▶ **EXERCISE INPUT**:
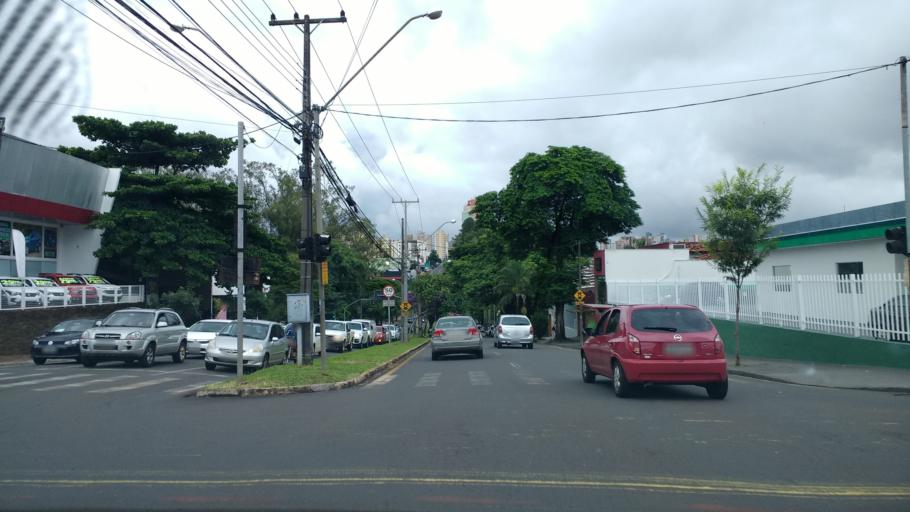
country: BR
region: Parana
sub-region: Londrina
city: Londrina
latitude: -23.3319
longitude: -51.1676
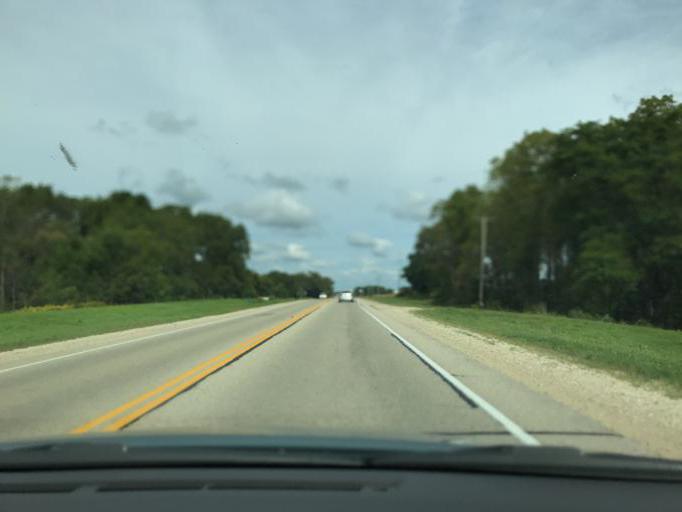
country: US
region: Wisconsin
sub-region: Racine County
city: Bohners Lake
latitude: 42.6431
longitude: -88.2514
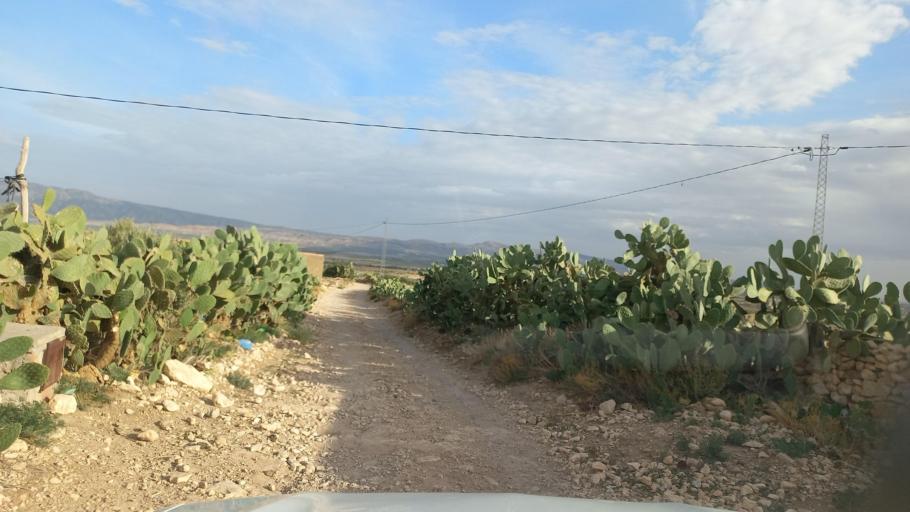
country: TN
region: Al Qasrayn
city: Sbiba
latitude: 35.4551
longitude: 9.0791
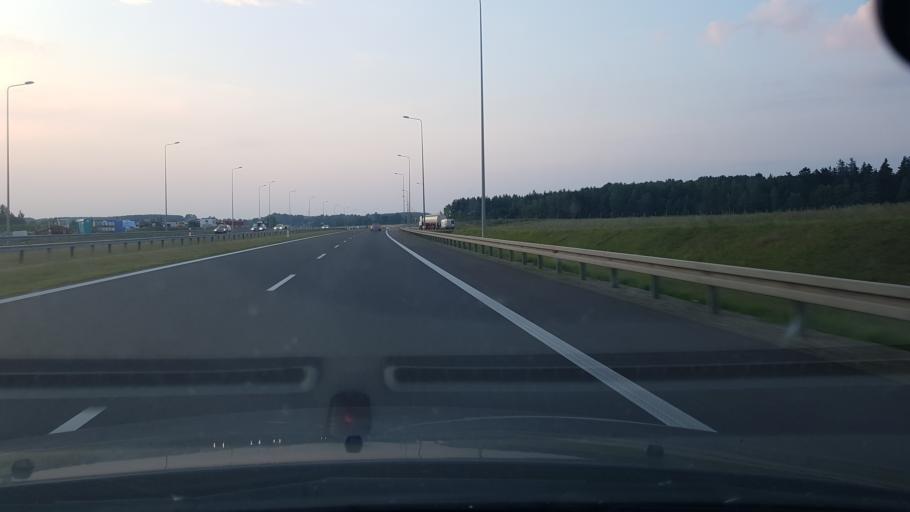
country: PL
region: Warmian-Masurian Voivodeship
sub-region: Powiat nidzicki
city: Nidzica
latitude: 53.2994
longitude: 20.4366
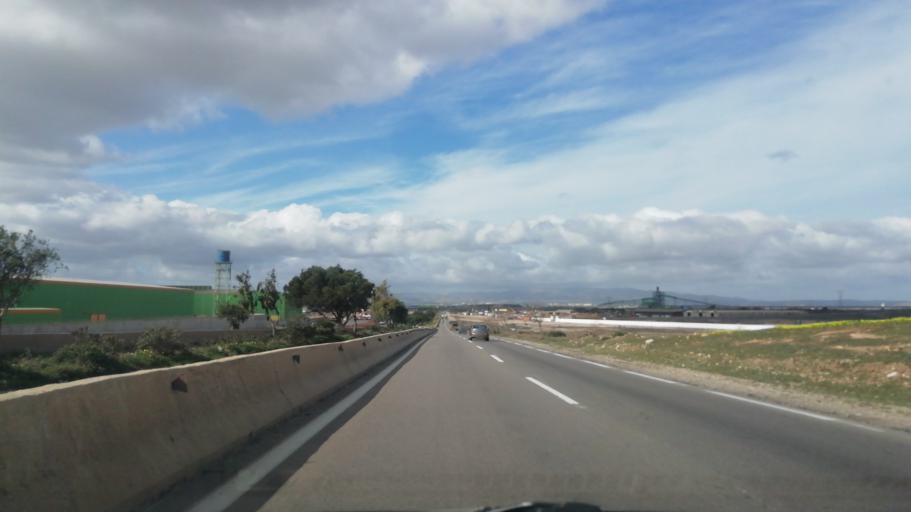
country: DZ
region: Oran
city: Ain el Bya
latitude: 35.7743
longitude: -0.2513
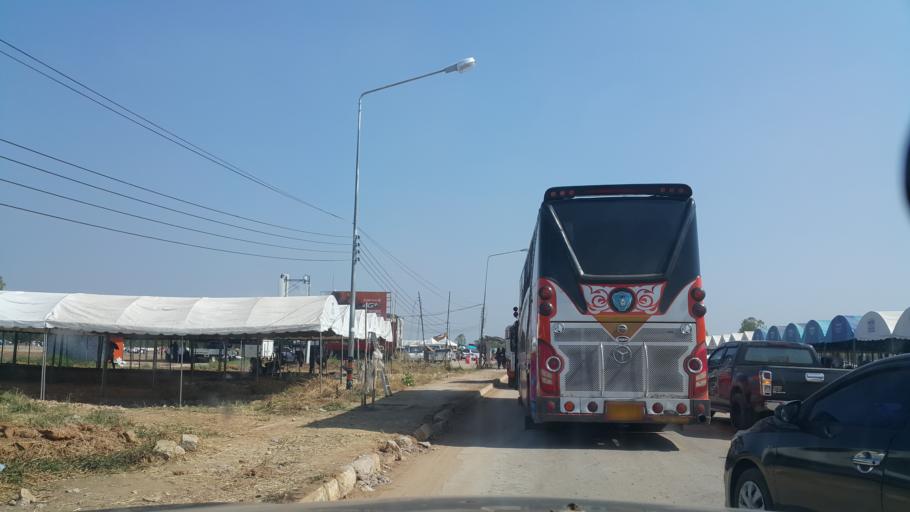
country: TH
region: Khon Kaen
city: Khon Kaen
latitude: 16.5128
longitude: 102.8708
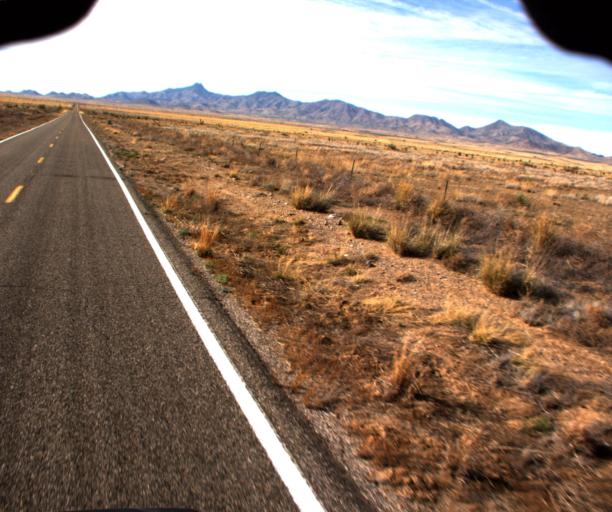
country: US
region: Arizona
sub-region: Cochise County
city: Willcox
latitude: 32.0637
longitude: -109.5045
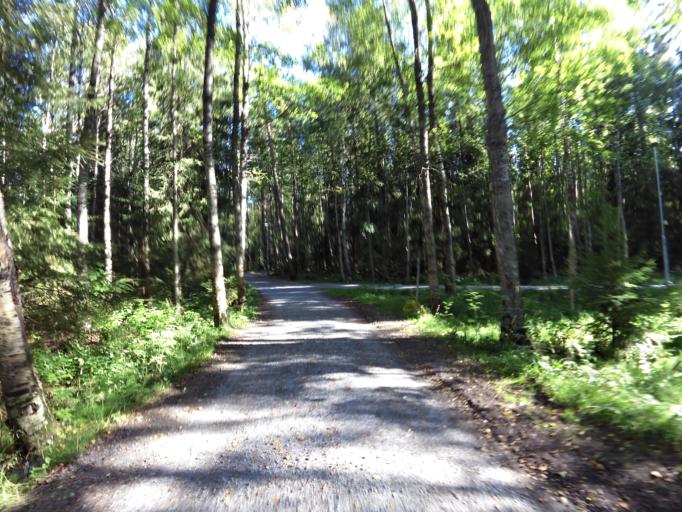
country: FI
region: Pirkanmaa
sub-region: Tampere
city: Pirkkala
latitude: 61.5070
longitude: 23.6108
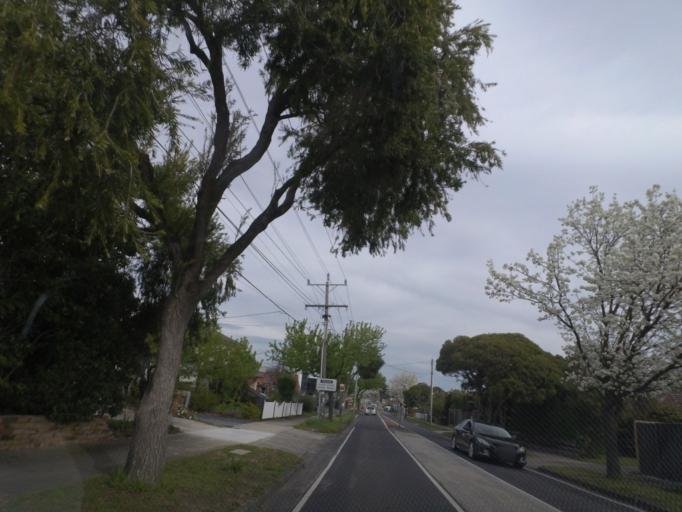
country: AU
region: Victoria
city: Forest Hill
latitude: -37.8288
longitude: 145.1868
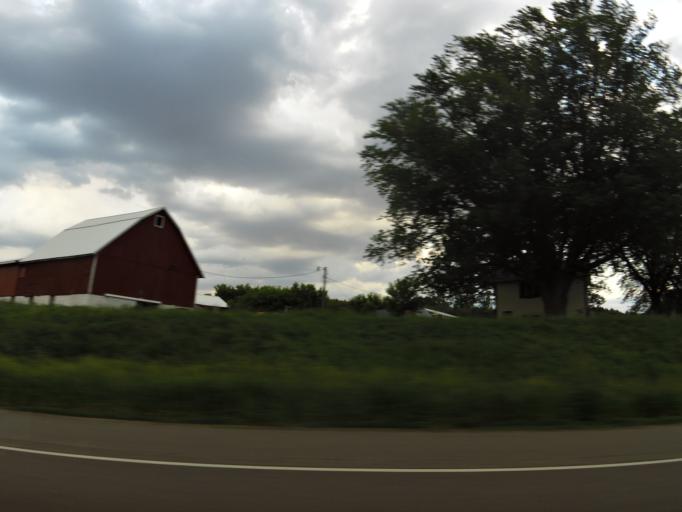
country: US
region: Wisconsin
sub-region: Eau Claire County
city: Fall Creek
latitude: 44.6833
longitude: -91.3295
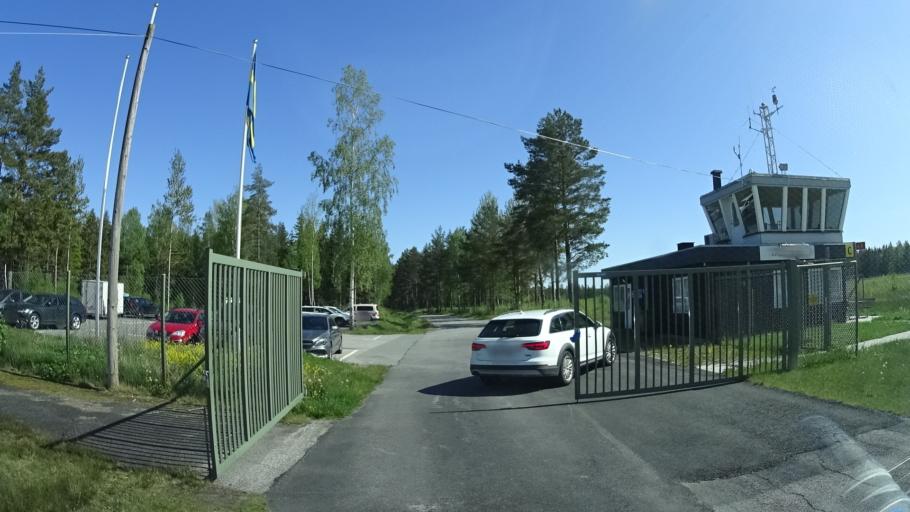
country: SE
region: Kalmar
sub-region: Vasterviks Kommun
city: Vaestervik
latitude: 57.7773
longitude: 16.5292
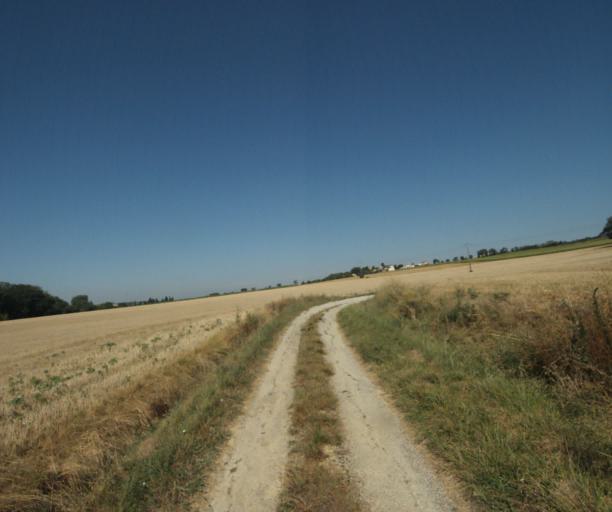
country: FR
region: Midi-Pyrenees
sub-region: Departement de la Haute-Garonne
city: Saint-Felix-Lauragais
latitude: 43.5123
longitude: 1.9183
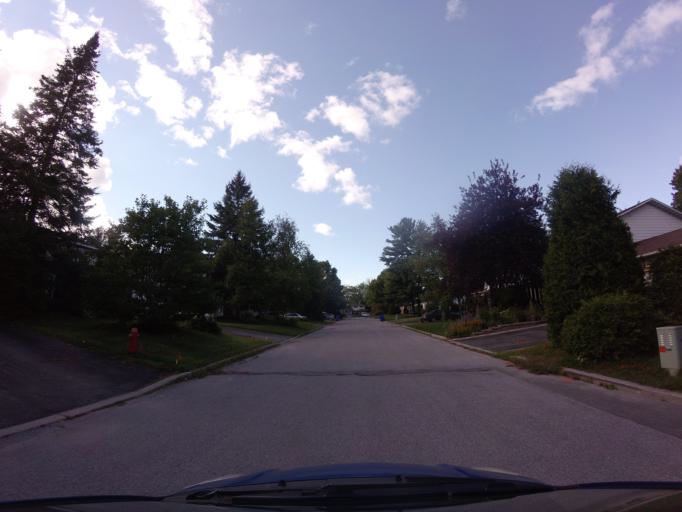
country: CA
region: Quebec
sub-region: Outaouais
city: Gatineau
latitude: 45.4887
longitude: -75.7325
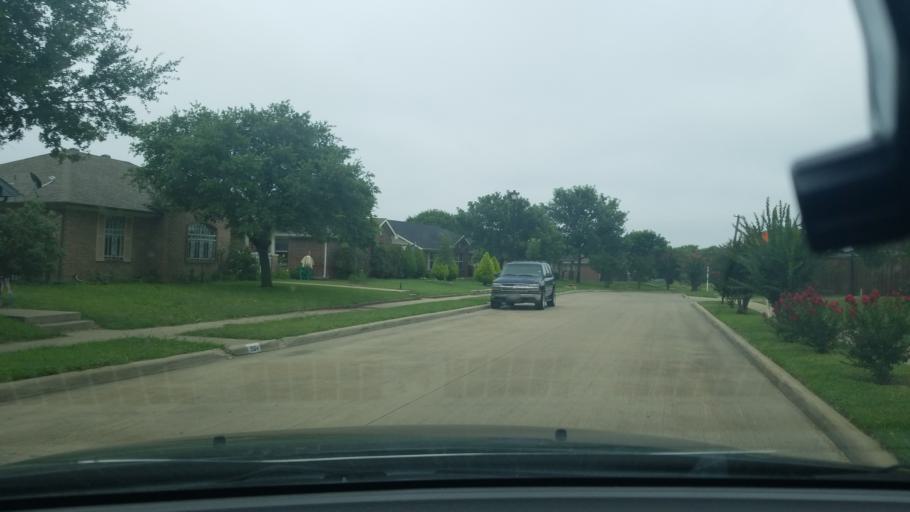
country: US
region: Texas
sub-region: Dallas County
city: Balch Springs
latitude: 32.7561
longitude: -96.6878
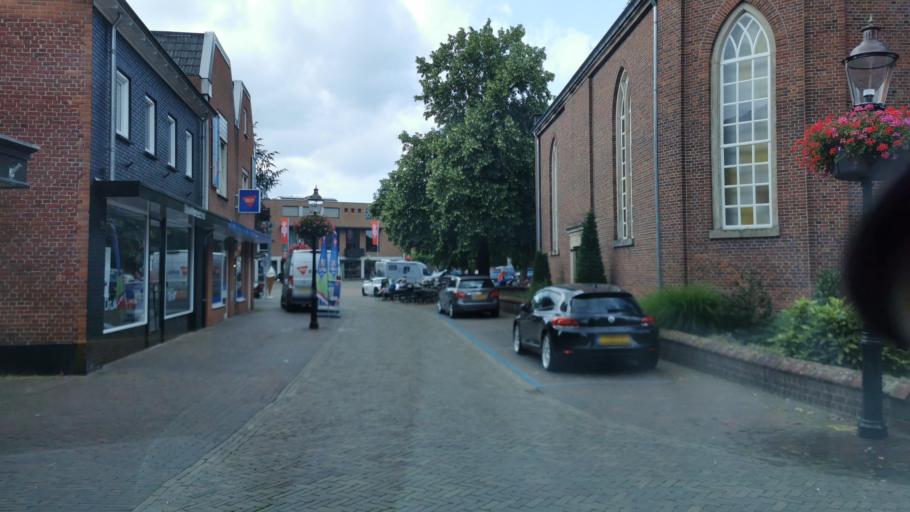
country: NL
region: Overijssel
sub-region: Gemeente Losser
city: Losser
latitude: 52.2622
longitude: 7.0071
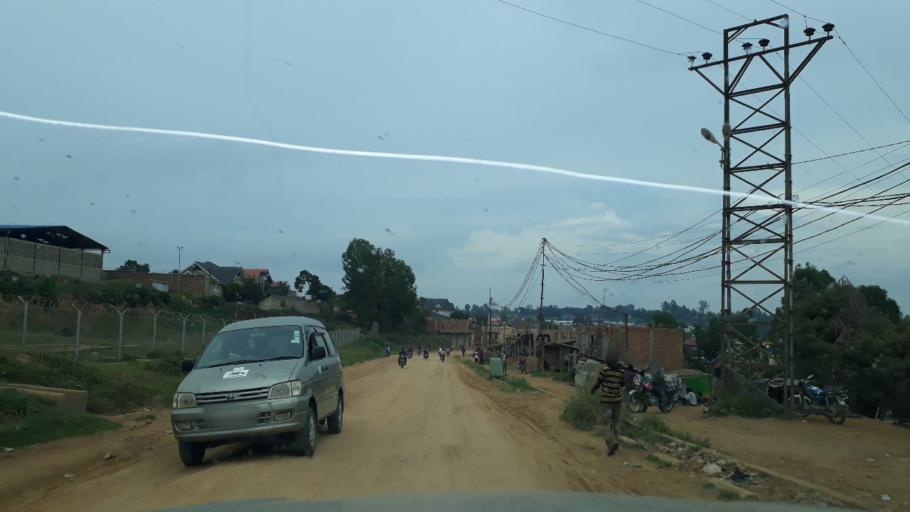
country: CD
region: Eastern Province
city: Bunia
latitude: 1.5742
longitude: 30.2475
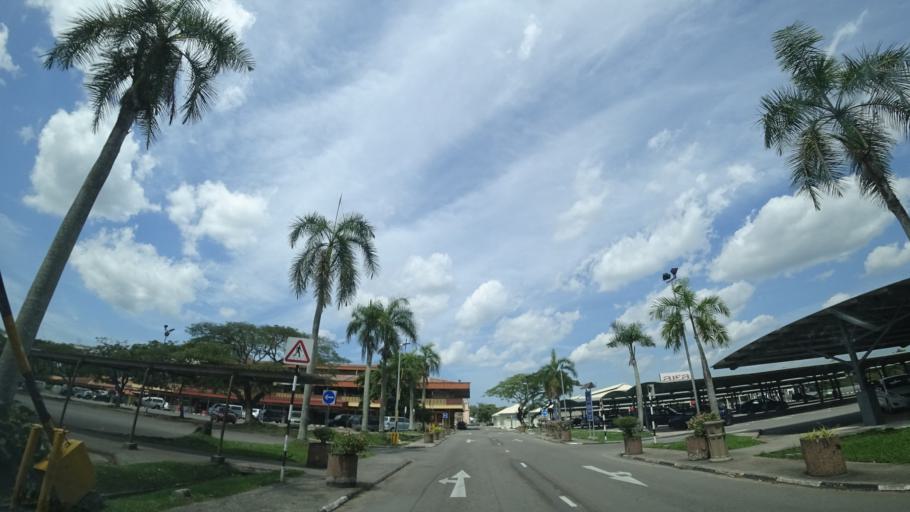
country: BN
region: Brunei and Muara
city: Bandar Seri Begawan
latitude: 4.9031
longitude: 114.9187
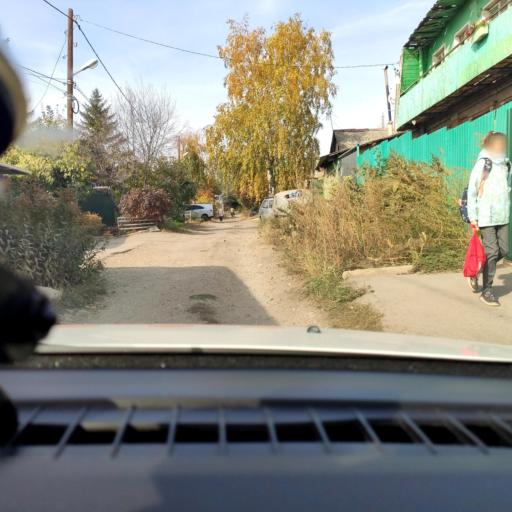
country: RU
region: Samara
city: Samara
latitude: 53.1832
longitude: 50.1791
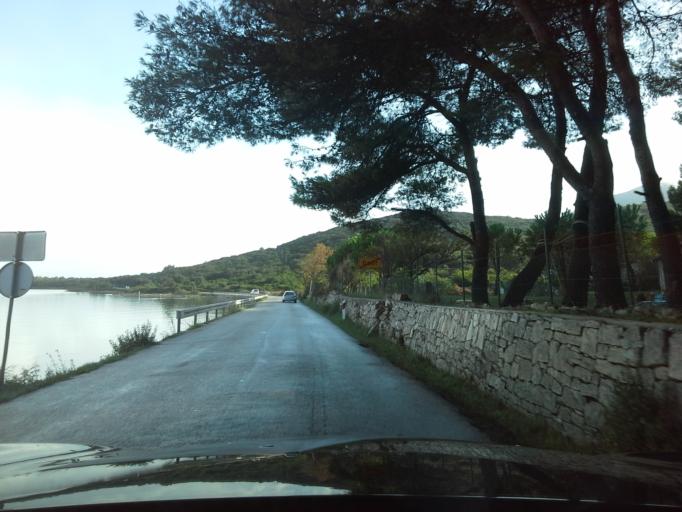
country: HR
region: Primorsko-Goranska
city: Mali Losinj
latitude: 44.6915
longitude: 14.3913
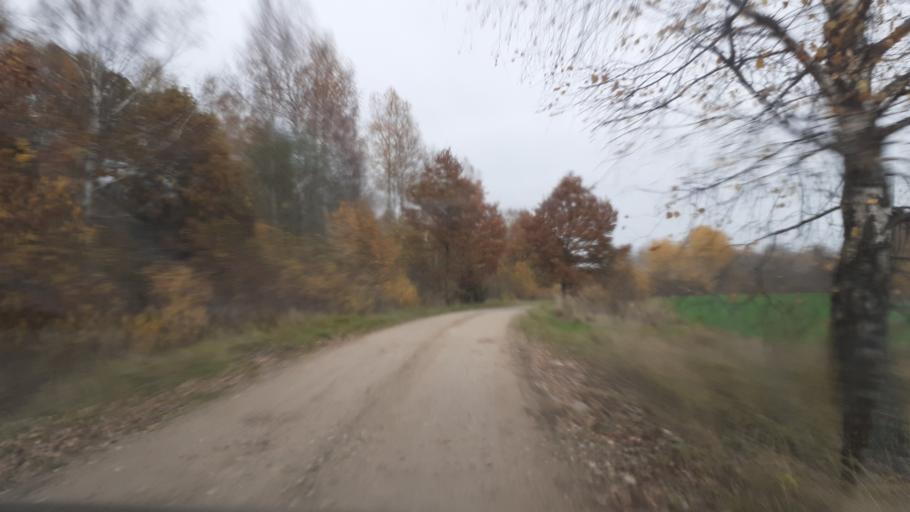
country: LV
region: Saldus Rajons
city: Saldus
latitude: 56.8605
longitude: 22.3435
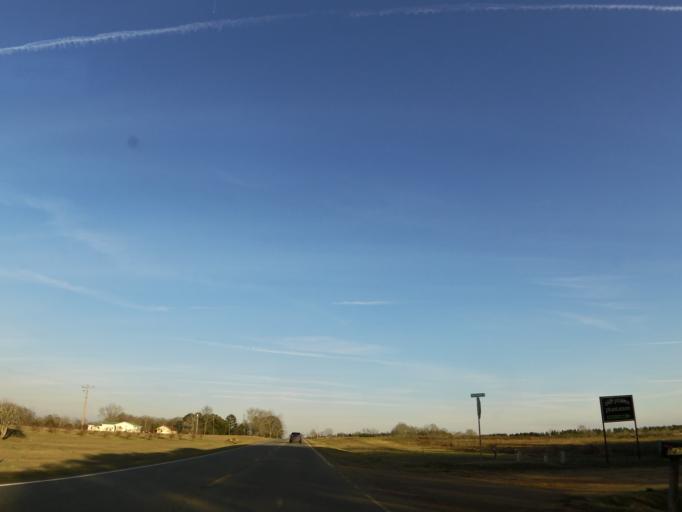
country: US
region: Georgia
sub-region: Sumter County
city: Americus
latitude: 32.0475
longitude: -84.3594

▶ **WHAT IS ASKED**: Rewrite the listing from the line with "longitude: -109.5045" through the end, swapping the word "city" for "town" and changing nothing else. Leave out the pictures.

▶ **RESPONSE TO THE TASK**:
longitude: -109.5045
country: FI
region: Pirkanmaa
sub-region: Tampere
town: Pirkkala
latitude: 61.5070
longitude: 23.6108
country: AU
region: Victoria
town: Forest Hill
latitude: -37.8288
longitude: 145.1868
country: US
region: Wisconsin
sub-region: Eau Claire County
town: Fall Creek
latitude: 44.6833
longitude: -91.3295
country: SE
region: Kalmar
sub-region: Vasterviks Kommun
town: Vaestervik
latitude: 57.7773
longitude: 16.5292
country: FR
region: Midi-Pyrenees
sub-region: Departement de la Haute-Garonne
town: Saint-Felix-Lauragais
latitude: 43.5123
longitude: 1.9183
country: CA
region: Quebec
sub-region: Outaouais
town: Gatineau
latitude: 45.4887
longitude: -75.7325
country: US
region: Texas
sub-region: Dallas County
town: Balch Springs
latitude: 32.7561
longitude: -96.6878
country: NL
region: Overijssel
sub-region: Gemeente Losser
town: Losser
latitude: 52.2622
longitude: 7.0071
country: CD
region: Eastern Province
town: Bunia
latitude: 1.5742
longitude: 30.2475
country: BN
region: Brunei and Muara
town: Bandar Seri Begawan
latitude: 4.9031
longitude: 114.9187
country: RU
region: Samara
town: Samara
latitude: 53.1832
longitude: 50.1791
country: HR
region: Primorsko-Goranska
town: Mali Losinj
latitude: 44.6915
longitude: 14.3913
country: LV
region: Saldus Rajons
town: Saldus
latitude: 56.8605
longitude: 22.3435
country: US
region: Georgia
sub-region: Sumter County
town: Americus
latitude: 32.0475
longitude: -84.3594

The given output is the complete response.